Saved entries
▼▼▼
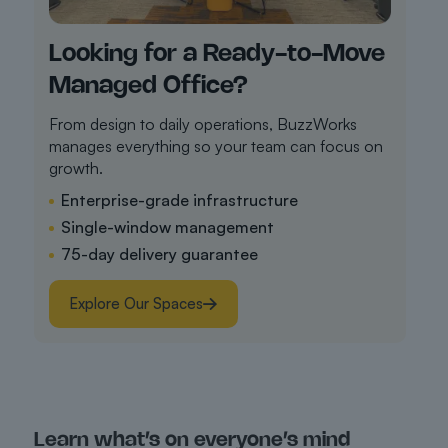
Looking for a Ready-to-Move
Managed Office?
From design to daily operations, BuzzWorks
manages everything so your team can focus on
growth.
Enterprise-grade infrastructure
Single-window management
75-day delivery guarantee
Explore Our Spaces
Learn what’s on everyone’s mind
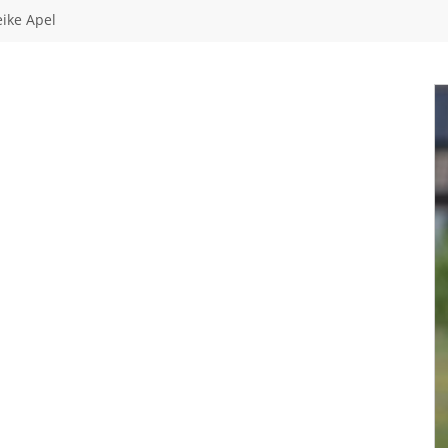
ike Apel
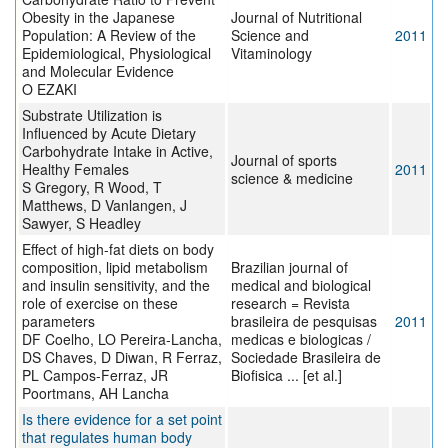
Obesity in the Japanese
Journal of Nutritional
Population: A Review of the
Science and
2011
Epidemiological, Physiological
Vitaminology
and Molecular Evidence
O EZAKI
Substrate Utilization is
Influenced by Acute Dietary
Carbohydrate Intake in Active,
Journal of sports
Healthy Females
2011
science & medicine
S Gregory, R Wood, T
Matthews, D Vanlangen, J
Sawyer, S Headley
Effect of high-fat diets on body
composition, lipid metabolism
Brazilian journal of
and insulin sensitivity, and the
medical and biological
role of exercise on these
research = Revista
parameters
brasileira de pesquisas
2011
DF Coelho, LO Pereira-Lancha,
medicas e biologicas /
DS Chaves, D Diwan, R Ferraz,
Sociedade Brasileira de
PL Campos-Ferraz, JR
Biofisica ... [et al.]
Poortmans, AH Lancha
Is there evidence for a set point
that regulates human body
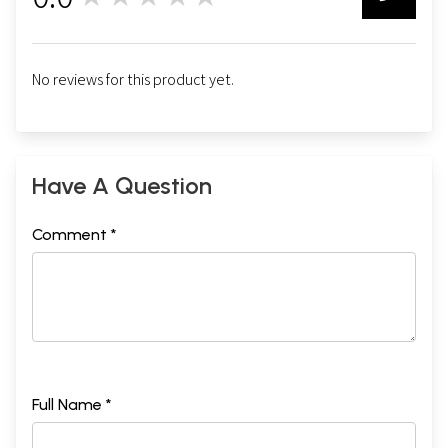
0
No reviews for this product yet.
Have A Question
Comment *
Full Name *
▲▲▲
Task>
Drop every picture and repeat the rest of the entries exactly.

Solution for this exercise>
Looking for a Ready-to-Move
Managed Office?
From design to daily operations, BuzzWorks
manages everything so your team can focus on
growth.
Enterprise-grade infrastructure
Single-window management
75-day delivery guarantee
Explore Our Spaces
Learn what’s on everyone’s mind
ike Apel
Obesity in the Japanese
Journal of Nutritional
Population: A Review of the
Science and
2011
Epidemiological, Physiological
Vitaminology
and Molecular Evidence
O EZAKI
Substrate Utilization is
Influenced by Acute Dietary
Carbohydrate Intake in Active,
Journal of sports
Healthy Females
2011
science & medicine
S Gregory, R Wood, T
Matthews, D Vanlangen, J
Sawyer, S Headley
Effect of high-fat diets on body
composition, lipid metabolism
Brazilian journal of
and insulin sensitivity, and the
medical and biological
role of exercise on these
research = Revista
parameters
brasileira de pesquisas
2011
DF Coelho, LO Pereira-Lancha,
medicas e biologicas /
DS Chaves, D Diwan, R Ferraz,
Sociedade Brasileira de
PL Campos-Ferraz, JR
Biofisica ... [et al.]
Poortmans, AH Lancha
Is there evidence for a set point
that regulates human body
0
No reviews for this product yet.
Have A Question
Comment *
Full Name *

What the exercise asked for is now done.